# C>Nurii Spathe



## BruceF (Aug 5, 2011)

C. Nurii spathe


----------



## AaronT (Apr 26, 2004)

Nice job Bruce!


----------



## BruceF (Aug 5, 2011)

Thanks Aaron. I'm sure it is just luck.


----------



## deftones2015 (Dec 7, 2007)

Nice spathe!


----------



## BruceF (Aug 5, 2011)

Another flower coming.


Uploaded with ImageShack.us


----------



## wabisabi (Dec 4, 2010)

Looking good Bruce! Did the other spathe open up for you? Mine always melt when the plants are submerged.


----------



## BruceF (Aug 5, 2011)

No it melted pretty quick. This one is growing a lot taller. I'm tempted to lower the water line. Do you think that would help it to open?


----------



## wabisabi (Dec 4, 2010)

Yes. I think dropping the water level will help.


----------



## BruceF (Aug 5, 2011)

Still coming. Maybe now it will open?



Uploaded with ImageShack.us


----------



## wabisabi (Dec 4, 2010)

Wow. It's really reaching. There is an excellent chance it'll open for you. Good luck!


----------



## Trail_Mix (Nov 12, 2011)

Did it open up? Has it flowered since?


----------



## BruceF (Aug 5, 2011)

No it never opened. I guess I was too late inlowering the water level.


----------



## BruceF (Aug 5, 2011)

I am trying to remember the conditions that caused this crypt to flower. The plant has grown to fill the tank now but it has never flowered since this initial experience. I do know that this substrate was potting soil covered with sand. I remember I put that potting soil directly in the tank and for quite a while I had algae problems that final settle down about 6 months or so into the tank. I first got this plant in Sept of 2011 and I see this flowered twice between Dec 2012 and March of 2013. 
I know I was using your basic home made ei at that time with no salt and fleet and such. For some reason I started adding Kent Coral Builder shortly after that and while the plant continued to do well it tended to turn greener and lost most of the pink striations. During 2014 I started running out of my home made ingredients and started buying the ei chemicals on line. I never added the micro formula to this mix and now I realize I stopped adding magnesium, Epsom salt, altogether during that time. I was adding flourish traces and flourish iron and the water here is fairly high in micros. 

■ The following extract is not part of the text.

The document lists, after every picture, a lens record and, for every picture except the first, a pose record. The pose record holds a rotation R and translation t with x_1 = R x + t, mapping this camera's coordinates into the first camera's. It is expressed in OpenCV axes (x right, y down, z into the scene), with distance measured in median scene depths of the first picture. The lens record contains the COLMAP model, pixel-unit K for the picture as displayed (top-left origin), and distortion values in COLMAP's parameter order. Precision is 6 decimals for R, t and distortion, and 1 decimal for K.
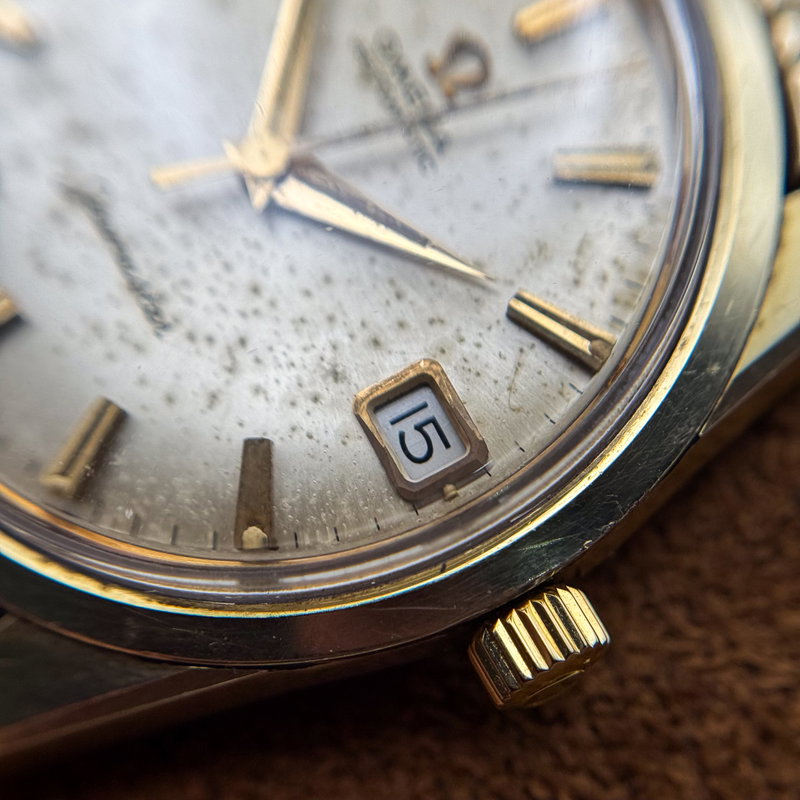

Since I stopped adding the coral builder, Oct 2014, I’ve gotten the plants pinker again. I think essentially I raised and lowered the kh but I am never sure of these things. I’ve recently started adding magnesium back into the mix of my fertilizers. Essentially I am now adding 1-1-1 npk, along with some Epsom salt about twice a week and iron once or twice. This is a dirted tank with no co2. 

Mostly I am just putting this here to help keep track of it but if you have any advice I would appreciate it. I would like to get this plant to flower again. I do have some growing emersed so I suppose that is an option also. I am curious though to see if I can figure out how to get the plant to send up another spathe in this tank. Maybe the light bulbs are old? Who knows?


----------